What does impress me is how much student attitudes about GLBTQ persons have changed in the past five years. GLBTQ people /issues/causes are by no means totally accepted, but student responses are so much more positive than they used to be. My students daily initiate conversations about accepting all people regardless of sexuality and/or gender (and they use the words “sexuality” and “gender” w/o humor!!!), and defend classmates whom are either intentionally or unintentionally (“ew those shoes are gay!”) targeted.
This very long-winded response is to say our students aren’t perfect, but they are exhibiting an ability to be far more accepting than previous generations. What they lack is education about sensitivity, empathy, and sympathy… Which is where we come in.
25 10 / 2013
itsssnix answered: What, as a beloved teacher, do you do when your students start talking about some of your less loved and less…engaging colleagues?
I actually had to deal with this exact issue this week.
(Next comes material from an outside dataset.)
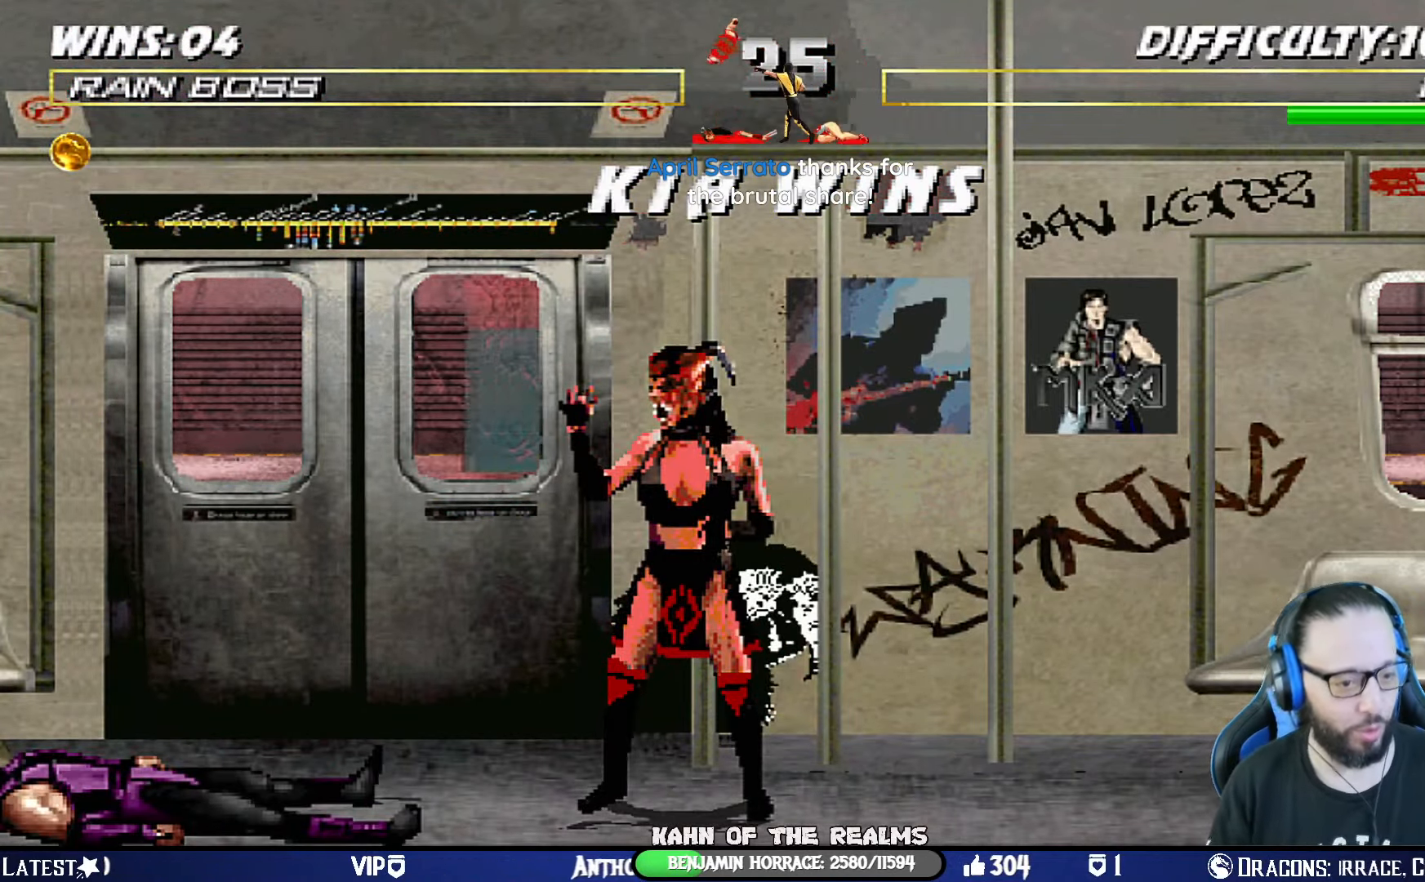
{"buttons": [], "left_stick": "center", "right_stick": "center", "events": [[33, "CROSS", "down"], [199, "CROSS", "up"]]}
I said things like, “I’m sorry you’re having issues in ____’s class, and I’m flattered you feel you can talk to me about this, but you need to choose better words,” and “I know you think you’re complimenting me when you say you’d rather be in my class, but you need to think about how that makes me feel for ____,” and “sometimes we have to learn how to work with those whose personalities just don’t jive with our own. I’m sorry you’re not happy in there, but what kind of experiences can we take away from this?”
I spend a lot of time with these three kids coaching them how to speak professionally and communicate effectively with the teachers they don’t get along with. Honest to God: We practice conversations. How to ask for make up work; how to ask for an extension; how to ask for help. They’re nice kids under that rough exterior, but they have terrible communication skills. Then, they rub other teachers the wrong way because of it.
THEN I felt awful when one of my girls tried her “ask nicely on how to do make up work to improve my grade” talk and it disintegrated. She said, “*sigh* I tried talking with Miss S about this too,” and the teacher actually said, “Well that’s not nice you’re talking about me to other teachers.” Like…no. We weren’t talking ABOUT you. We were trying to come up with ways this girl who improve her grade and be an advocate for herself.